One U.S. attack submarine grew by 100 feet before it ever entered service, a clue that it was built for far more than firing torpedoes. The USS Jimmy Carter stands apart even inside the elite Seawolf class, combining the speed and stealth of a Cold War hunter with specialized hardware for missions that extend into surveillance, seabed operations, and covert delivery of special operators.

Commissioned in 2005, the boat is the third and final Seawolf-class submarine, but it is effectively a class of one. Its most important alteration is the 100-foot Multi-Mission Platform, an added hull section that changed the vessel from a pure fast-attack submarine into a modular undersea tool carrier. That section includes what the Navy describes as an ocean interface, creating internal space to handle divers, unmanned systems, remotely operated vehicles, and other payloads without relying on torpedo tubes.
That design matters because modern undersea competition is no longer limited to chasing other submarines.
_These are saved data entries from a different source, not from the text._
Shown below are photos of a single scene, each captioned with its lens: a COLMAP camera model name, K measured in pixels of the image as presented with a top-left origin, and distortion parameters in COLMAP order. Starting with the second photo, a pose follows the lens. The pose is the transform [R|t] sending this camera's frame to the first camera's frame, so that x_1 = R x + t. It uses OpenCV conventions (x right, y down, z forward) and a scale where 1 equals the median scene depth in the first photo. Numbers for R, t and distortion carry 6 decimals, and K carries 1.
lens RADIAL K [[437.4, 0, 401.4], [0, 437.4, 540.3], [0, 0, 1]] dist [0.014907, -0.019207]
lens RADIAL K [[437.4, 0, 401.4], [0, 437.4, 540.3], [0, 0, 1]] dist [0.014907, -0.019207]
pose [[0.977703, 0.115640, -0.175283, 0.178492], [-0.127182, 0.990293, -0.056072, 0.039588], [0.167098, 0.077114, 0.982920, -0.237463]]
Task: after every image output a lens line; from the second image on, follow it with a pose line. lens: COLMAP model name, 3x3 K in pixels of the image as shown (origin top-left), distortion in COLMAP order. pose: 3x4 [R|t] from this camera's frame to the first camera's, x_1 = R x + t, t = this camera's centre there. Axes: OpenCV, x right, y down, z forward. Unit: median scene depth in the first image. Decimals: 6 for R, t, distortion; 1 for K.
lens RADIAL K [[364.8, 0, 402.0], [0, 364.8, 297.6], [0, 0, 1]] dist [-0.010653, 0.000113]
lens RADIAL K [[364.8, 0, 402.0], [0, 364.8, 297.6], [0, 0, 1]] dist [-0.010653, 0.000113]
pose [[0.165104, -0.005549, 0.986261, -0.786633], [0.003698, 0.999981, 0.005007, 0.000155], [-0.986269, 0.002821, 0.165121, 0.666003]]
It also includes monitoring infrastructure, deploying sensors, recovering devices from the seafloor, and putting specialized teams close to a target without exposing them to the surface.
The Jimmy Carter was built for exactly that kind of work. Its added module forms a floodable hangar around a narrow pressure hull passage sometimes nicknamed the “wasp waist,” letting the crew manage equipment in a seawater-filled compartment while staying protected inside the submarine. The boat also received auxiliary maneuvering devices that help it hold position over a fixed point on the seabed, a rare and valuable trait for any submarine conducting precision work underwater. In practical terms, that means the vessel can do something ordinary attack submarines are not optimized to do: stop being just a hunter and become a stable undersea work platform. That is the feature set that has long fueled discussion about cable access, seabed surveillance, and the recovery or placement of specialized systems. The missions remain classified, but the engineering points to a clear role.
Special operations support is another part of the equation. Traditional submarine insertion often relied on dry deck shelters and flooded SEAL Delivery Vehicles, which could move operators covertly but exposed them to cold water and long transit times. The Jimmy Carter is now associated with the Dry Combat Submersible, a newer approach that carries its passengers in a pressurized cabin instead of a flooded compartment.
That shift is not just about comfort. It changes endurance, readiness, and the condition of the team at the end of the ride. Lockheed Martin describes the DCS as a 40-foot-long vehicle with an all-electric drive, room for two pilots and up to eight operators, and a range of about 66 nautical miles. Gregg Bauer said, DCS provides safe, clandestine delivery for occupants over long distances in a completely dry environment and features a lock-in and lock-out chamber. Occupants arrive at the mission warm, rested, hydrated, and ready. For undersea special operations, that is a major operational advantage.
The secrecy surrounding the submarine has only reinforced its reputation. The crew received a Presidential Unit Citation for “extremely demanding and arduous independent submarine operations”, language that highlighted the mission’s difficulty without revealing its purpose. That pattern fits the larger significance of the Jimmy Carter: not a mystery for mystery’s sake, but a visible example of how naval power is moving deeper into the infrastructure, access, and intelligence layers of the ocean.